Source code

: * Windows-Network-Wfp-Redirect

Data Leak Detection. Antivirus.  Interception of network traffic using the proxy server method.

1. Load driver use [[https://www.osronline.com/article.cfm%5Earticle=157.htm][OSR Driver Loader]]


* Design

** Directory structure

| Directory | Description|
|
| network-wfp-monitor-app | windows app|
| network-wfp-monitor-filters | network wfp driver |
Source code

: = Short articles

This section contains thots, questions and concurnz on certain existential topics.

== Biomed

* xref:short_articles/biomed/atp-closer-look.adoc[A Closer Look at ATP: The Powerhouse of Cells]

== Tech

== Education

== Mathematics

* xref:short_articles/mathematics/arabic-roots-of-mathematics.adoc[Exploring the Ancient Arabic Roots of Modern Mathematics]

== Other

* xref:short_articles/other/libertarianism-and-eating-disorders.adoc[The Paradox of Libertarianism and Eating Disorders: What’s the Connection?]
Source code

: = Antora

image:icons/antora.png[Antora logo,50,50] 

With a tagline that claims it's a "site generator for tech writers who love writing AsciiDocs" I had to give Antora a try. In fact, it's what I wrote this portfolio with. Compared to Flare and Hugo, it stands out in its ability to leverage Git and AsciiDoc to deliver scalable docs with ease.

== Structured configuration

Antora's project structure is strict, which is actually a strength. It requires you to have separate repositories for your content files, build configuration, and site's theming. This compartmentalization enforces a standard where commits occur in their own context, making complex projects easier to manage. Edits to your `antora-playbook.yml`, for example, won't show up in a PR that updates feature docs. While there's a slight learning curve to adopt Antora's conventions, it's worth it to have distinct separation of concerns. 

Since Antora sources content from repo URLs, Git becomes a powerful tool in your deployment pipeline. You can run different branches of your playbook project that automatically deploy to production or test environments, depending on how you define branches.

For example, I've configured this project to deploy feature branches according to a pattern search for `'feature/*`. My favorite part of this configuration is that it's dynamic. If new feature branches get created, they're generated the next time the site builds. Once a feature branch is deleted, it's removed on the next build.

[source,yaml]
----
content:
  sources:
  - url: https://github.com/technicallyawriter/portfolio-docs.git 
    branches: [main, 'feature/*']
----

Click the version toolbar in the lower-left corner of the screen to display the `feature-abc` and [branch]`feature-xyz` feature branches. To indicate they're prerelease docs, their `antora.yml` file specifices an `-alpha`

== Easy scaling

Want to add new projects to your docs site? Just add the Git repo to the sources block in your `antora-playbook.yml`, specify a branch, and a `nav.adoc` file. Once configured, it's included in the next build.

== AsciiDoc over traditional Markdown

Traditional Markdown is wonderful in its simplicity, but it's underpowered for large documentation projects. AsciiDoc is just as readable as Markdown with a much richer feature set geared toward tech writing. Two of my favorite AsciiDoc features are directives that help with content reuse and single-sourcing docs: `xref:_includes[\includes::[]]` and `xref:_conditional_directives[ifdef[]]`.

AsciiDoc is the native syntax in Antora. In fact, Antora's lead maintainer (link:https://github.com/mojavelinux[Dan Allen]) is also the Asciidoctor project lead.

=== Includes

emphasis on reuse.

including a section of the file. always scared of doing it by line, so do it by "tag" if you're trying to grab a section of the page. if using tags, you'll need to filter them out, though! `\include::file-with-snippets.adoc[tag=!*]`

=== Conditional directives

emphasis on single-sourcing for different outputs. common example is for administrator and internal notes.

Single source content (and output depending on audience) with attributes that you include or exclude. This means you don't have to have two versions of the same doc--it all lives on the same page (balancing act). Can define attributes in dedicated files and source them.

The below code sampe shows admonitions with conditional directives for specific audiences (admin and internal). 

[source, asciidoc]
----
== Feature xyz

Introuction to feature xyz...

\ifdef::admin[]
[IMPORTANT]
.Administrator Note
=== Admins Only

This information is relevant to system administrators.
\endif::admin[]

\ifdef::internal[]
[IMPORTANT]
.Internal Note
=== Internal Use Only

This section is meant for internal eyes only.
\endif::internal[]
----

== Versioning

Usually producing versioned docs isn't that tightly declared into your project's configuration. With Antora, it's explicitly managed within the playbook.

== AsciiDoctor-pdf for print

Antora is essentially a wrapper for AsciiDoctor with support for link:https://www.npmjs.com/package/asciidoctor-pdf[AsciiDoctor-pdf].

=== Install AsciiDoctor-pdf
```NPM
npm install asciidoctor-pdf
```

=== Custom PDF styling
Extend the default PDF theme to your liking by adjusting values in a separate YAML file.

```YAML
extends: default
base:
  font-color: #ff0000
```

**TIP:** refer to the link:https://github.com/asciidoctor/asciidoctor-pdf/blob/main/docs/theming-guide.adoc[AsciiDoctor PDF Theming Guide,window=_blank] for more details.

### Requirement
Could you retype every record above exactly as written?

### Reply
Source code

: * Windows-Network-Wfp-Redirect

Data Leak Detection. Antivirus.  Interception of network traffic using the proxy server method.

1. Load driver use [[https://www.osronline.com/article.cfm%5Earticle=157.htm][OSR Driver Loader]]


* Design

** Directory structure

| Directory | Description|
|
| network-wfp-monitor-app | windows app|
| network-wfp-monitor-filters | network wfp driver |
Source code

: = Short articles

This section contains thots, questions and concurnz on certain existential topics.

== Biomed

* xref:short_articles/biomed/atp-closer-look.adoc[A Closer Look at ATP: The Powerhouse of Cells]

== Tech

== Education

== Mathematics

* xref:short_articles/mathematics/arabic-roots-of-mathematics.adoc[Exploring the Ancient Arabic Roots of Modern Mathematics]

== Other

* xref:short_articles/other/libertarianism-and-eating-disorders.adoc[The Paradox of Libertarianism and Eating Disorders: What’s the Connection?]
Source code

: = Antora

image:icons/antora.png[Antora logo,50,50] 

With a tagline that claims it's a "site generator for tech writers who love writing AsciiDocs" I had to give Antora a try. In fact, it's what I wrote this portfolio with. Compared to Flare and Hugo, it stands out in its ability to leverage Git and AsciiDoc to deliver scalable docs with ease.

== Structured configuration

Antora's project structure is strict, which is actually a strength. It requires you to have separate repositories for your content files, build configuration, and site's theming. This compartmentalization enforces a standard where commits occur in their own context, making complex projects easier to manage. Edits to your `antora-playbook.yml`, for example, won't show up in a PR that updates feature docs. While there's a slight learning curve to adopt Antora's conventions, it's worth it to have distinct separation of concerns. 

Since Antora sources content from repo URLs, Git becomes a powerful tool in your deployment pipeline. You can run different branches of your playbook project that automatically deploy to production or test environments, depending on how you define branches.

For example, I've configured this project to deploy feature branches according to a pattern search for `'feature/*`. My favorite part of this configuration is that it's dynamic. If new feature branches get created, they're generated the next time the site builds. Once a feature branch is deleted, it's removed on the next build.

[source,yaml]
----
content:
  sources:
  - url: https://github.com/technicallyawriter/portfolio-docs.git 
    branches: [main, 'feature/*']
----

Click the version toolbar in the lower-left corner of the screen to display the `feature-abc` and [branch]`feature-xyz` feature branches. To indicate they're prerelease docs, their `antora.yml` file specifices an `-alpha`

== Easy scaling

Want to add new projects to your docs site? Just add the Git repo to the sources block in your `antora-playbook.yml`, specify a branch, and a `nav.adoc` file. Once configured, it's included in the next build.

== AsciiDoc over traditional Markdown

Traditional Markdown is wonderful in its simplicity, but it's underpowered for large documentation projects. AsciiDoc is just as readable as Markdown with a much richer feature set geared toward tech writing. Two of my favorite AsciiDoc features are directives that help with content reuse and single-sourcing docs: `xref:_includes[\includes::[]]` and `xref:_conditional_directives[ifdef[]]`.

AsciiDoc is the native syntax in Antora. In fact, Antora's lead maintainer (link:https://github.com/mojavelinux[Dan Allen]) is also the Asciidoctor project lead.

=== Includes

emphasis on reuse.

including a section of the file. always scared of doing it by line, so do it by "tag" if you're trying to grab a section of the page. if using tags, you'll need to filter them out, though! `\include::file-with-snippets.adoc[tag=!*]`

=== Conditional directives

emphasis on single-sourcing for different outputs. common example is for administrator and internal notes.

Single source content (and output depending on audience) with attributes that you include or exclude. This means you don't have to have two versions of the same doc--it all lives on the same page (balancing act). Can define attributes in dedicated files and source them.

The below code sampe shows admonitions with conditional directives for specific audiences (admin and internal). 

[source, asciidoc]
----
== Feature xyz

Introuction to feature xyz...

\ifdef::admin[]
[IMPORTANT]
.Administrator Note
=== Admins Only

This information is relevant to system administrators.
\endif::admin[]

\ifdef::internal[]
[IMPORTANT]
.Internal Note
=== Internal Use Only

This section is meant for internal eyes only.
\endif::internal[]
----

== Versioning

Usually producing versioned docs isn't that tightly declared into your project's configuration. With Antora, it's explicitly managed within the playbook.

== AsciiDoctor-pdf for print

Antora is essentially a wrapper for AsciiDoctor with support for link:https://www.npmjs.com/package/asciidoctor-pdf[AsciiDoctor-pdf].

=== Install AsciiDoctor-pdf
```NPM
npm install asciidoctor-pdf
```

=== Custom PDF styling
Extend the default PDF theme to your liking by adjusting values in a separate YAML file.

```YAML
extends: default
base:
  font-color: #ff0000
```

**TIP:** refer to the link:https://github.com/asciidoctor/asciidoctor-pdf/blob/main/docs/theming-guide.adoc[AsciiDoctor PDF Theming Guide,window=_blank] for more details.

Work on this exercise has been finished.